My name is Maria Jose Quezada — but I go by Joe. I was born and raised in Mexico City. I moved to the US for college around three years ago, and I can say it has been a great experience so far.
Leaving my home country to attend ASU was a hard decision. However, being a the largest public university in the US has given me a lot of opportunities to grow as a student, engineering, and professional. After being accepted into Barrett and reading about the different ways to customize my experience through the Fulton schools, ASU was the place I wanted to be at.
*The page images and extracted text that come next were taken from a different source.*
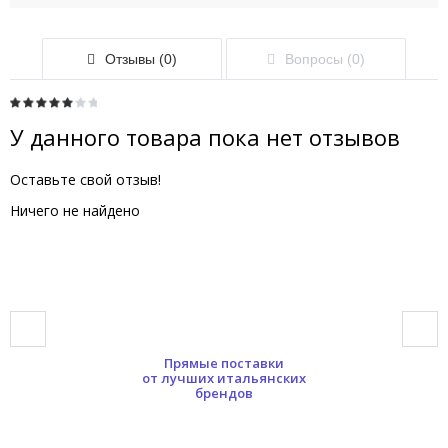
Отзывы (0)
Вопросы (0)
У данного товара пока нет отзывов
Оставьте свой отзыв!
Ничего не найдено
Прямые поставки
от лучших итальянских
брендов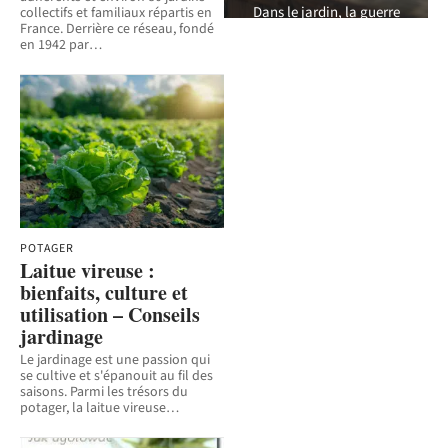
Dans le jardin, la guerre
collectifs et familiaux répartis en
France. Derrière ce réseau, fondé
contre les mauvaises
en 1942 par
…
herbes semble être une
bataille de tous les
instants. Pour
…
1 juillet 2026
POTAGER
Laitue vireuse :
bienfaits, culture et
utilisation – Conseils
jardinage
Le jardinage est une passion qui
se cultive et s'épanouit au fil des
saisons. Parmi les trésors du
potager, la laitue vireuse
…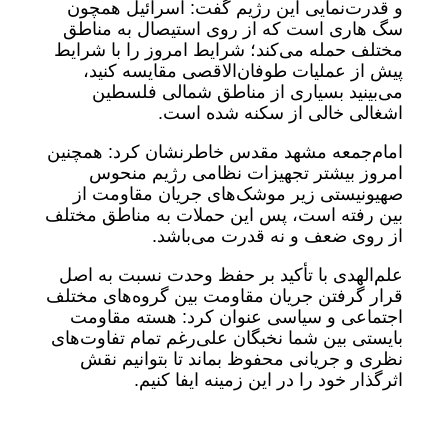
و قدرت‌نمایی این رژیم گفت: اسرائیل همچون
سگ هاری است که از روی استیصال به مناطق
مختلف حمله می‌کند؛ شرایط امروز را با شرایط
پیش از عملیات طوفان‌الاقصی مقایسه کنید،
می‌بینید بسیاری از مناطق شمالی فلسطین
اشغالی خالی از سکنه شده است.
امام‌جمعه مشهد مقدس خاطرنشان کرد: همچنین
امروز بیشتر تجهیزات نظامی رژیم منحوس
صهیونیستی زیر موشک‌های جریان مقاومت از
بین رفته است، پس این حملات به مناطق مختلف
از روی ضعف و نه قدرت می‌باشد.
علم‌الهدی با تأکید بر حفظ وحدت نسبت به اصل
قرار گرفتن جریان مقاومت بین گروه‌های مختلف
اجتماعی و سیاسی عنوان کرد: هسته مقاومت
بایستی بین شما نخبگان علی‌رغم تمام تفاوت‌های
نظری و جریانی محفوظ بماند تا بتوانیم نقش
اثرگذار خود را در این زمینه ایفا کنیم.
I am a rising senior studying Biomedical Engineering. Engineering was an easy choice for me, since both of my parents are engineers and I always enjoyed math and solving problems. One of my main motivations is helping people and working in the medical area. Biomedical Engineering was the perfect combination to fulfill my passions and my motivations.
I became a Grand Challenge Scholar my sophomore year. As a freshman I did not know about the program. Nonetheless, I had already fulfilled some requirements like studying abroad. The Grand Challenge Scholar Program was an excellent way to put all my work into one place. Volunteering and doing outreach through the Society of Hispanic Professional Engineers, doing research in neurorehabilitation area, having a global, interdisciplinary and entrepreneurship mind set have all come together in this program.
As a biomedical engineer, the Grand Challenge I am most interested in is reverse engineering the brain. I have been working in understanding the ways brain signals muscles to control upper arm movements, specifically finger movements. The objective of my research is to stimulate the brain stem through the startle reflex — an involuntary movement, for rehabilitation for stroke survivors. This research has motivated me to pursue a dual PhD program that combines Physical Therapy and Biomedical Engineering. In the future, I want to create technology and therapy methods to better the quality of life of older people and people with disabilities.